The stage grouping should be such as to ensure, as far as possible, that each group is more or less homogenous in respect of prognosis and that the survival rates of these stage groups for each cancer site are distinctive. Generally there are four stages I-IV.

FIGO Staging System

FIGO has defined the most widely accepted staging system for carcinoma of cervix which is based on careful clinical examination and the results of specific radiological studies and procedures. These should be performed and the stage should be assigned before any definitive therapy is administered. The clinical stage should never be changed on the basis of subsequent findings. In its rules for clinical staging, FIGO states that palpation, inspection, colposcopy, endocervical curettage, hysteroscopy, cystoscopy, proctoscopy, intravenous urography and radiographic examination of the lungs and skeleton may be used for clinical staging. Suspected bladder or rectal involvement should be confirmed by biopsy. Examination under anaesthesia is desirable but not required.

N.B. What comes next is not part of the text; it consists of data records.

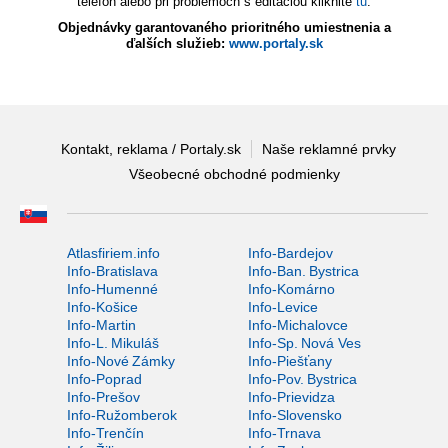
telefón alebo pri problémoch s editáciou kliknite
tu
.
Objednávky garantovaného prioritného umiestnenia a
ďalších služieb:
www.portaly.sk
Kontakt, reklama / Portaly.sk
Naše reklamné prvky
Všeobecné obchodné podmienky
Atlasfiriem.info
Info-Bardejov
Info-Bratislava
Info-Ban. Bystrica
Info-Humenné
Info-Komárno
Info-Košice
Info-Levice
Info-Martin
Info-Michalovce
Info-L. Mikuláš
Info-Sp. Nová Ves
Info-Nové Zámky
Info-Piešťany
Info-Poprad
Info-Pov. Bystrica
Info-Prešov
Info-Prievidza
Info-Ružomberok
Info-Slovensko
Info-Trenčín
Info-Trnava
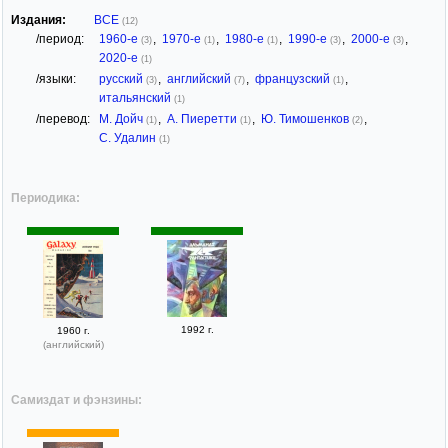
Издания:
ВСЕ
(12)
/период:
1960-е
,
1970-е
,
1980-е
,
1990-е
,
2000-е
,
(3)
(1)
(1)
(3)
(3)
2020-е
(1)
/языки:
русский
,
английский
,
французский
,
(3)
(7)
(1)
итальянский
(1)
/перевод:
М. Дойч
,
А. Пиеретти
,
Ю. Тимошенков
,
(1)
(1)
(2)
С. Удалин
(1)
Периодика:
1992 г.
1960 г.
(английский)
Самиздат и фэнзины:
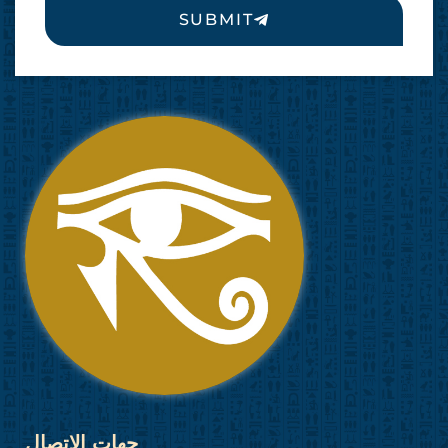
SUBMIT
جهات الاتصال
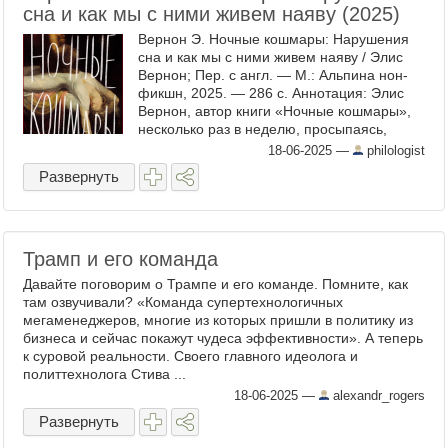
сна и как мы с ними живем наяву (2025)
Вернон Э. Ночные кошмары: Нарушения
сна и как мы с ними живем наяву / Элис
Вернон; Пер. с англ. — М.: Альпина нон-
фикшн, 2025. — 286 с. Аннотация: Элис
Вернон, автор книги «Ночные кошмары»,
несколько раз в неделю, просыпаясь,
обнаруживает в своей спальне
18-06-2025
—
philologist
незнакомцев. Ее с детства ...
Развернуть
Трамп и его команда
Давайте поговорим о Трампе и его команде. Помните, как
там озвучивали? «Команда супертехнологичных
мегаменеджеров, многие из которых пришли в политику из
бизнеса и сейчас покажут чудеса эффективности». А теперь
к суровой реальности. Своего главного идеолога и
политтехнолога Стива ...
18-06-2025
—
alexandr_rogers
Развернуть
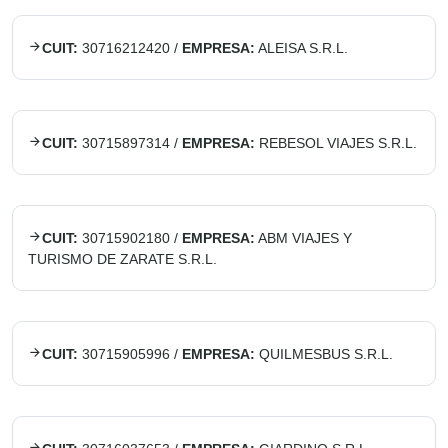
CUIT:
30716212420
/
EMPRESA:
ALEISA S.R.L.
CUIT:
30715897314
/
EMPRESA:
REBESOL VIAJES S.R.L.
CUIT:
30715902180
/
EMPRESA:
ABM VIAJES Y
TURISMO DE ZARATE S.R.L.
CUIT:
30715905996
/
EMPRESA:
QUILMESBUS S.R.L.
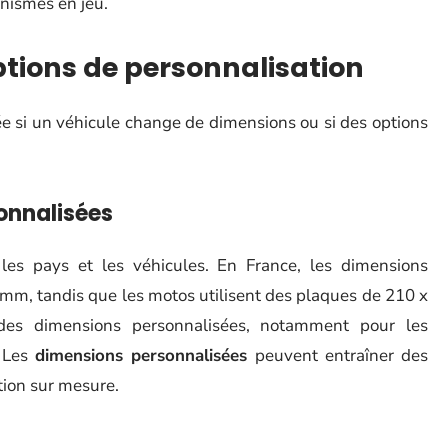
nismes en jeu.
ptions de personnalisation
e si un véhicule change de dimensions ou si des options
onnalisées
les pays et les véhicules. En France, les dimensions
 mm, tandis que les motos utilisent des plaques de 210 x
 des dimensions personnalisées, notamment pour les
. Les
dimensions personnalisées
peuvent entraîner des
tion sur mesure.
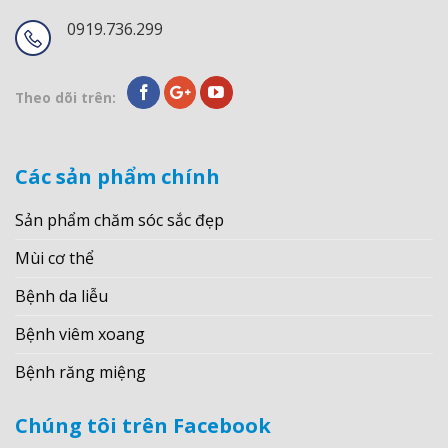
0919.736.299
Theo dõi trên:
Các sản phẩm chính
Sản phẩm chăm sóc sắc đẹp
Mùi cơ thể
Bệnh da liễu
Bệnh viêm xoang
Bệnh răng miệng
Chúng tôi trên Facebook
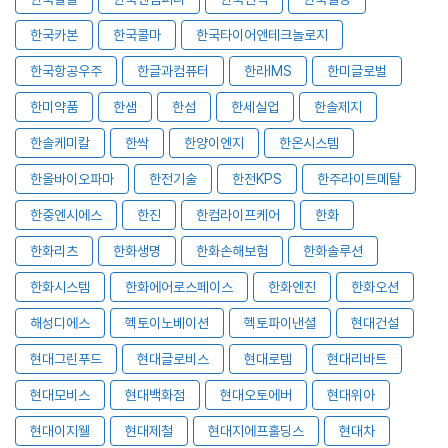
한국카본
한국콜마
한국타이어앤테크놀로지
한국항공우주
한글과컴퓨터
한라IMS
한미글로벌
한미약품
한샘
한섬
한세실업
한솔제지
한솔케미칼
한싹
한양이엔지
한온시스템
한올바이오파마
한전기술
한전KPS
한주라이트메탈
한중엔시에스
한진
한컴라이프케어
한화
한화리츠
한화생명
한화손해보험
한화솔루션
한화시스템
한화에어로스페이스
한화엔진
한화오션
해성디에스
헥토이노베이션
헥토파이낸셜
현대건설
현대그린푸드
현대글로비스
현대로템
현대리바트
현대모비스
현대백화점
현대오토에버
현대위아
현대이지웰
현대제철
현대지에프홀딩스
현대차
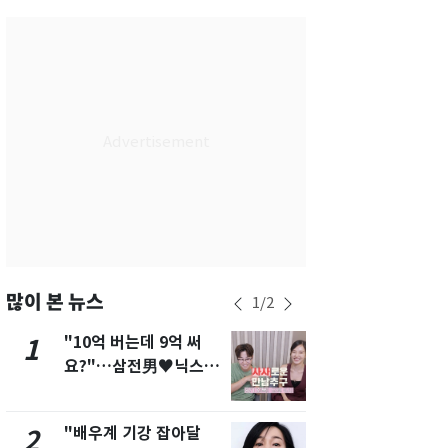
서울
37
℃
부산
35
℃
대구
39
℃
인천
37
℃
광주
38
℃
대전
37
℃
울산
33
℃
강릉
31
℃
많이 본 뉴스
1
/
2
제주
31
℃
"10억 버는데 9억 써
"캐리비안 
1
6
요?"…삼전男♥닉스女
의실에 남자
3:3 단체소개팅 예능 화
요"…경찰 
제
"배우계 기강 잡아달
축구협회, 
2
7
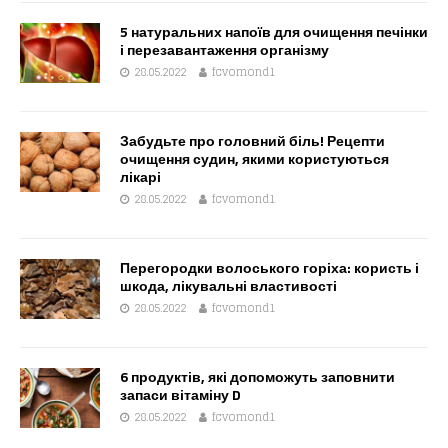
5 натуральних напоїв для очищення печінки
і перезавантаження організму
28.05.2022
fcvomond1
Забудьте про головний біль! Рецепти
очищення судин, якими користуються
лікарі
28.05.2022
fcvomond1
Перегородки волоського горіха: користь і
шкода, лікувальні властивості
28.05.2022
fcvomond1
6 продуктів, які допоможуть заповнити
запаси вітаміну D
28.05.2022
fcvomond1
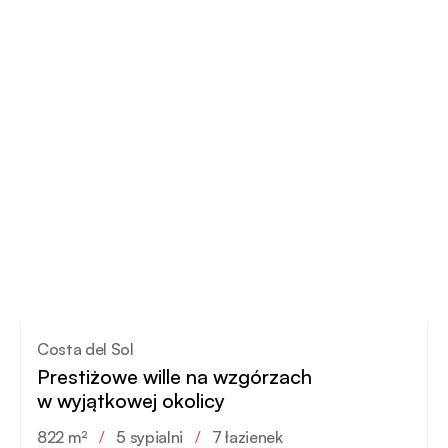
Costa del Sol
Prestiżowe wille na wzgórzach
w wyjątkowej okolicy
822 m²
/
5 sypialni
/
7 łazienek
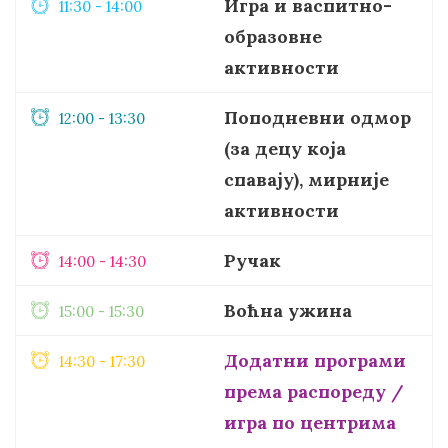
Игра и васпитно-
11:30 - 14:00
образовне
активности
Поподневни одмор
12:00 - 13:30
(за децу која
спавају), мирније
активности
Ручак
14:00 - 14:30
Воћна ужина
15:00 - 15:30
Додатни програми
14:30 - 17:30
према распореду /
игра по центрима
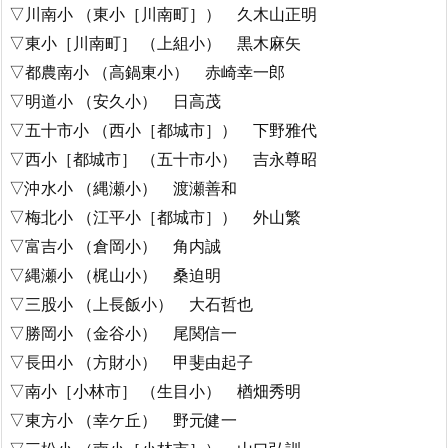
▽川南小 （東小［川南町］） 久木山正明
▽東小［川南町］ （上組小） 黒木麻矢
▽都農南小 （高鍋東小） 赤崎幸一郎
▽明道小 （安久小） 日高茂
▽五十市小 （西小［都城市］） 下野雅代
▽西小［都城市］ （五十市小） 吉永尊昭
▽沖水小 （縄瀬小） 渡瀬善和
▽梅北小 （江平小［都城市］） 外山繁
▽富吉小 （倉岡小） 角内誠
▽縄瀬小 （梶山小） 桑迫明
▽三股小 （上長飯小） 大石哲也
▽勝岡小 （金谷小） 尾関信一
▽長田小 （方財小） 甲斐由起子
▽南小［小林市］ （生目小） 楢畑秀明
▽東方小 （幸ケ丘） 野元健一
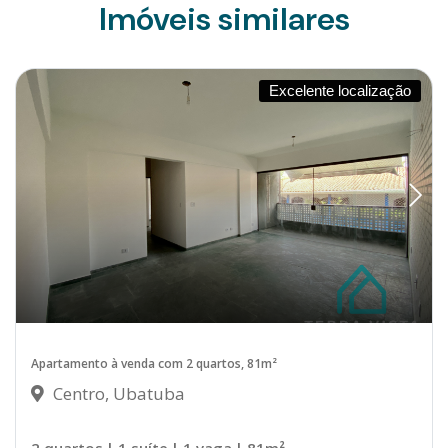
Imóveis similares
Excelente localização
Apartamento à venda com 2 quartos, 81m²
Centro, Ubatuba
2 quartos
| 1 suíte
| 1 vaga
| 81m²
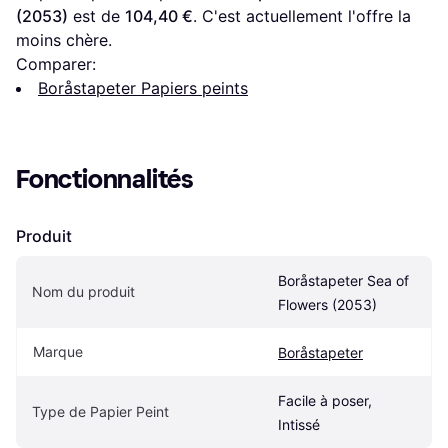
(2053)
 est de 
104,40 €
. C'est actuellement l'offre la 
moins chère.
Comparer:
Boråstapeter Papiers peints
Fonctionnalités
Produit
Boråstapeter Sea of ​​
Nom du produit
Flowers (2053)
Marque
Boråstapeter
Facile à poser, 
Type de Papier Peint
Intissé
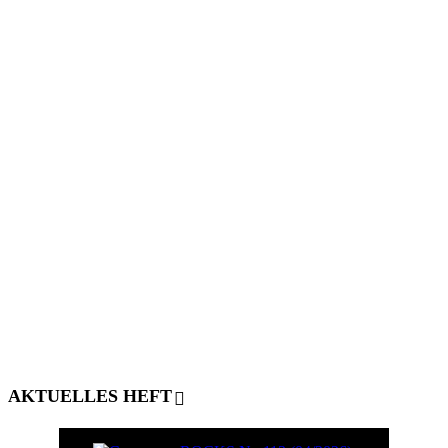
AKTUELLES HEFT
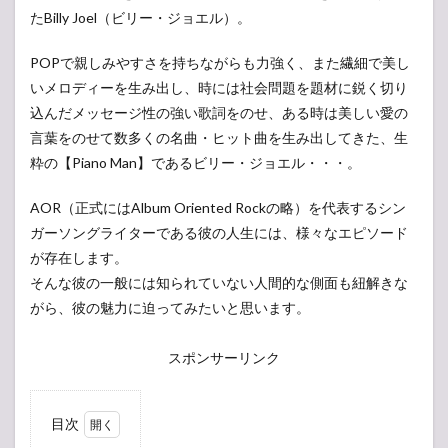
たBilly Joel（ビリー・ジョエル）。
POPで親しみやすさを持ちながらも力強く、また繊細で美し
いメロディーを生み出し、時には社会問題を題材に鋭く切り
込んだメッセージ性の強い歌詞をのせ、ある時は美しい愛の
言葉をのせて数多くの名曲・ヒット曲を生み出してきた、生
粋の【Piano Man】であるビリー・ジョエル・・・。
AOR（正式にはAlbum Oriented Rockの略）を代表するシン
ガーソングライターである彼の人生には、様々なエピソード
が存在します。
そんな彼の一般には知られていない人間的な側面も紐解きな
がら、彼の魅力に迫ってみたいと思います。
スポンサーリンク
目次
1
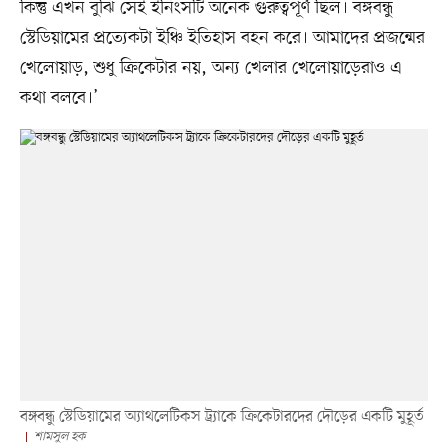
কিন্তু এখন বুঝি সেই ইনিংসটি অনেক গুরুত্বপূর্ণ ছিল। বঙ্গবন্ধু
স্টেডিয়ামের প্রত্যেকটা ইঞ্চি ইতিহাস বহন করে। আমাদের প্রজন্মের
খেলোয়াড়, শুধু ক্রিকেটার নয়, অন্য খেলার খেলোয়াড়েরাও এ
কথা বলবে।’
বঙ্গবন্ধু স্টেডিয়ামের অ্যাথলেটিকস ট্র্যাকে ক্রিকেটারদের দৌড়ের একটি মুহূর্ত
শামসুল হক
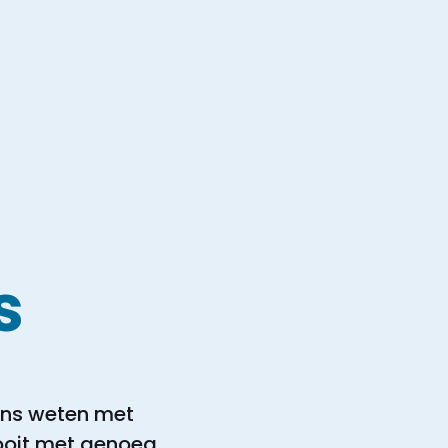
s
eens weten met
nooit met genoeg.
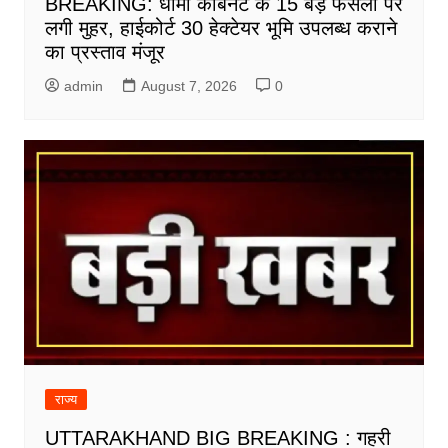
BREAKING: धामी कैबिनेट के 15 बड़े फैसलों पर
लगी मुहर, हाईकोर्ट 30 हेक्टेयर भूमि उपलब्ध कराने
का प्रस्ताव मंजूर
admin
August 7, 2026
0
राज्य
UTTARAKHAND BIG BREAKING : गहरी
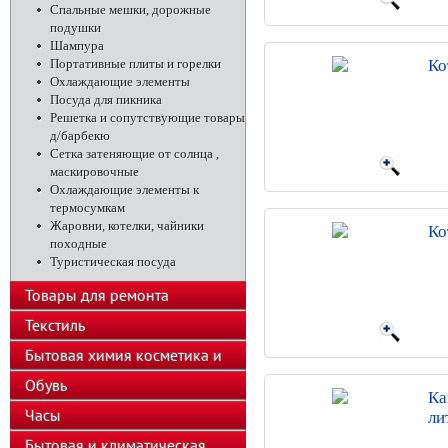
Спальные мешки, дорожные
подушки
Шампура
Портативные плиты и горелки
Ко
Охлаждающие элементы
Посуда для пикника
Решетка и сопутствующие товары
д/барбекю
Сетка затеняющие от солнца ,
маскировочные
Охлаждающие элементы к
термосумкам
Жаровни, котелки, чайники
Ко
походные
Туристическая посуда
Товары для ремонта
Текстиль
Бытовая химия косметика и
парфюмерия
Обувь
Ка
Часы
ли
Бытовая и климатическая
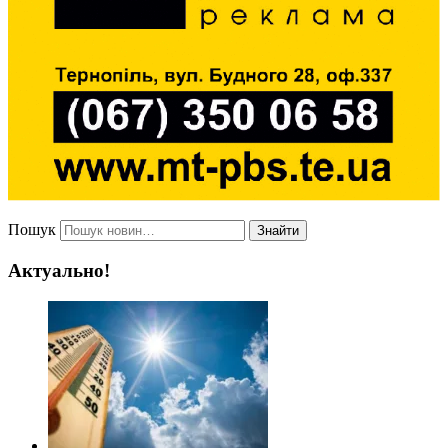
Пошук
Знайти
Актуально!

Ann Arbor and Cotswolds staging classification of lymphomas

The Ann Arbor classification system with the Cotswolds modifications is used for the staging of Hodgkin's lymphomas and non-Hodgkin's lymphomas. This system is based on the fact that lymphoma usually spreads by contiguity to predictable lymph node sites. Four stages are recognised based on the extent of lymphatic involvement or the spread to distant extra-lymphatic organs. Lack of systemic symptoms is specified as A, whereas B indicates presence of unexplained weight loss greater that 10 %, fevers or night sweats. 

The International Lymphoma Study Group have recently provided a new revised classification for lymphomas known as REAL classification (Revised European-American classification of Lymphoid neoplasms). According to this, the lymphoma categorization is based on currently available morphologic, immunologic and genetic techniques. The present proposal divides lymphomas according to their immunophenotypes into B- and T -Cell neoplasms and then further according to the level of differentiation into precursor and peripheral types.

As earlier mentioned the staging should be arrived at, after careful clinical and investigational and pathological considerations, because the definitive line of management is decided on staging of the tumour. Very often, it is observed that the patients undergo treatment specially the surgical management without establishing the stage of the disease.  Therefore, when the primary care surgeon/physician refers a patient of malignant disease, they should provide the details of the preoperative findings so that the further planning of the management can be made accordingly.